Le mystère de "l'évangile selon Judas"
Quel crédit apporter à ce manuscrit révolutionnaire qui fait de Judas le seul apôtre à avoir compris Jésus ?
Judas, le favori de Jésus!
Le fameux codex en papyrus comprend un dialogue entre Jésus et Judas l'Iscariote. Dans cette discussion apparaissent plusieurs phrases-clefs comme : "Tu les surpasseras tous, tu sacrifieras l'homme qui me sert d'habit" ou encore "Je t'enseignerai les mystères du Royaume (…) mais pour cela tu souffriras beaucoup". Autant de citations qui font de Judas non plus un traître, mais le préféré de Jésus. Celui qui accepte de le sacrifier et d'endosser le mauvais rôle pour que se révèle son essence divine. Celui par qui s'accomplit la volonté divine en permettant la résurrection. L''image traditionnelle de Judas, bête noire de la chrétienté, est donc remise en cause par ce texte.
Mais les fausses reliques religieuses sont légions. Doit-on prendre cette nouvelle trouvaille au sérieux ou l’inscrire au rang des contrefaçons à scandale ?
Un authentique document... qui n'a pas été écrit par Judas
"L'évangile de Judas" est cité par les premiers chrétiens et notamment par Irénée, Evêque de Lyon, qui le dénonce pour hérésie au milieu du IIe siècle. Le texte n'est donc pas une invention sortie de l'imagination de faussaires modernes. En revanche, le document retrouvé, écrit non en grec mais en copte (la langue des premiers chrétiens d'Egypte), est daté du IIIe ou IVe siècle par les experts. Il ne peut donc s'agir que d'une copie ultérieure de l'original. Pas d'un faux, mais d'une authentique reproduction.

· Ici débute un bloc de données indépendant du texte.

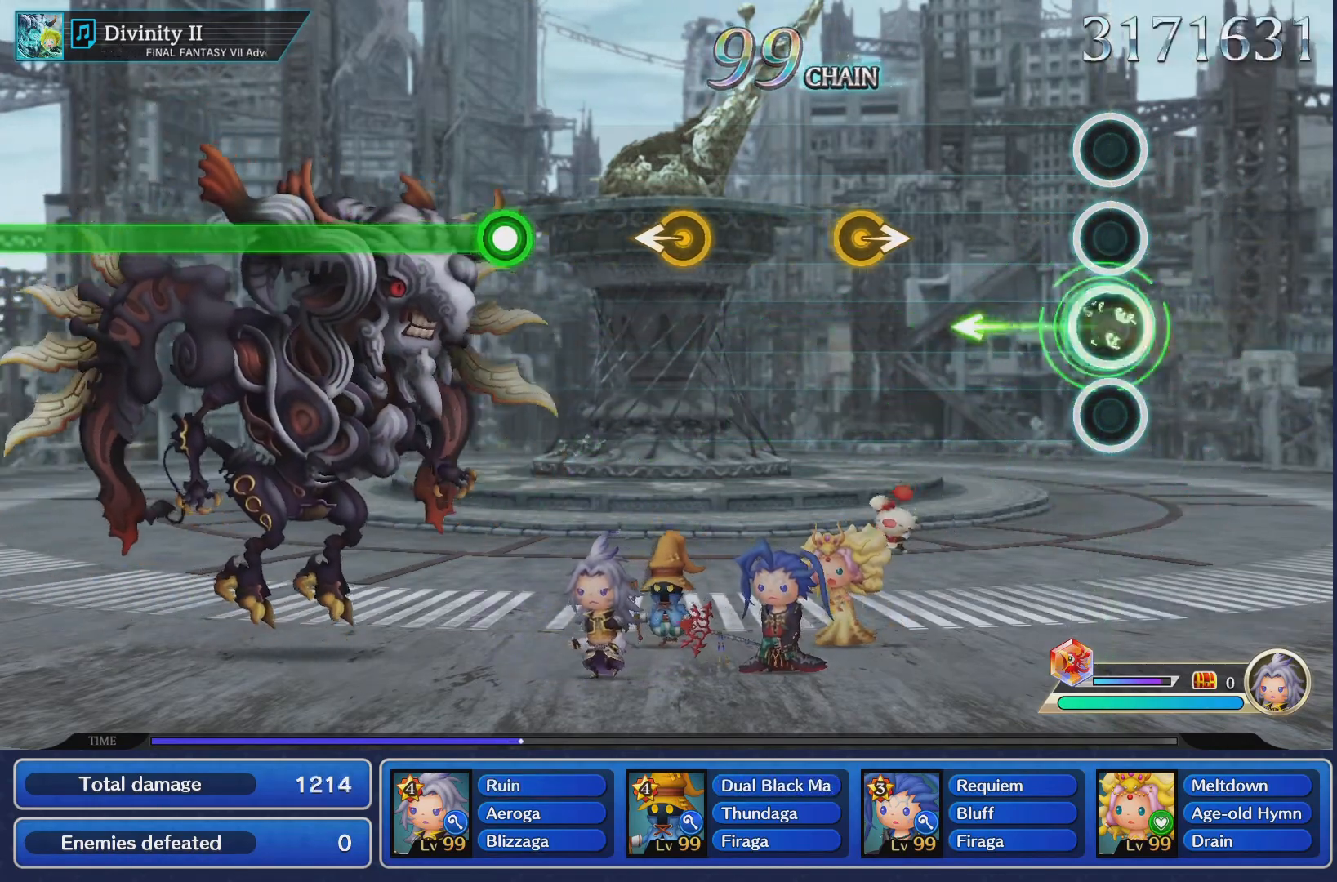
{"buttons": [], "left_stick": "center", "right_stick": "center", "events": [[117, "left_stick", "center"]]}
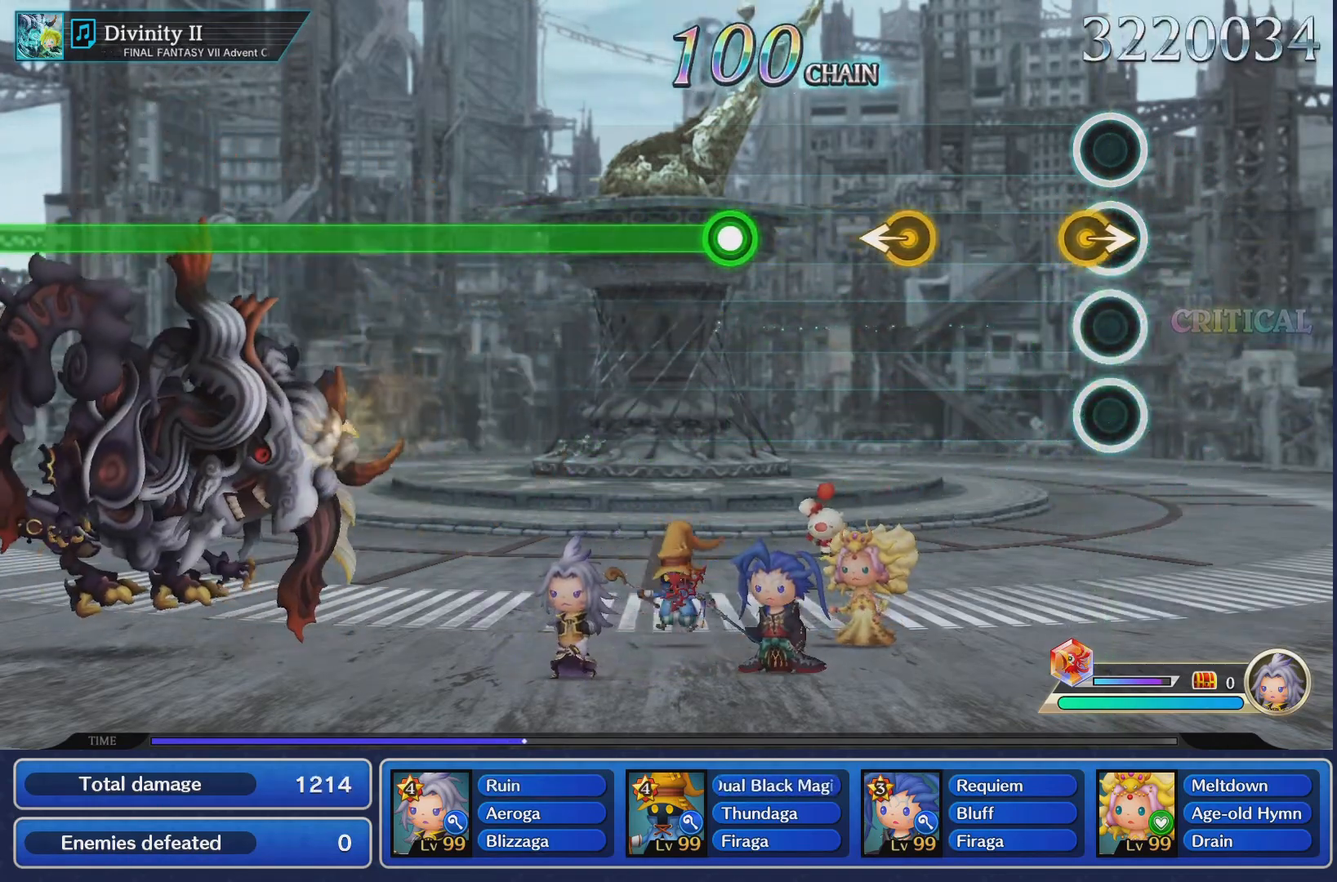
{"buttons": [], "left_stick": "left", "right_stick": "center"}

On peut aussi penser que le premier manuscrit, pas celui qui vient d'être retrouvé mais l'original, n'a pas été écrit par Judas lui-même. Les spécialistes supposent en effet que les évangiles sont des compilations de paroles des évangélistes, recueillies et retranscrites ultérieurement par les premiers chrétiens. Ceci vaut également pour les quatre évangiles reconnus par l'Eglise : ceux de Jean, Luc, Marc et Mathieu. Ces quatre textes présentent de grandes similitudes, contrairement aux évangiles non reconnus par l'Eglises, comme ceux de Philippe, Thomas, Marie-Madeleine, ou encore celui de Judas. Des évangiles dits "apocryphes", fortement influencés par d'autres croyances et courants de pensée.
… Et influencé par la pensée gnostique
Le fond et la forme de l'Evangile selon Judas semblent en effet le rattacher aux courants dit "gnostiques". Pour ces groupes qui fleurissent aux premiers temps de la chrétienté, seuls quelques élus rejoignent la vie éternelle. Pour les gnostiques, sont "sauvés", non pas ceux qui croient en Jésus, mais ceux qui connaîssent Jésus, ceux qui parviennent à percer les secrets du divin après une longue quête initiatique.
Le manuscrit retrouvé, qui fait de Judas une sorte de "favori' de Jésus lui enseignant "les mystères du Royaume", semble fortemment influencé par cette pensée gnostique.
Dans tous les cas, ce texte reste un document des plus précieux pour tous les spécialistes. Il montre que la chrétienté des premiers siècles n'a pas été un bloc monolithique, mais un ensemble mouvant animé par de nombreux courants de pensée.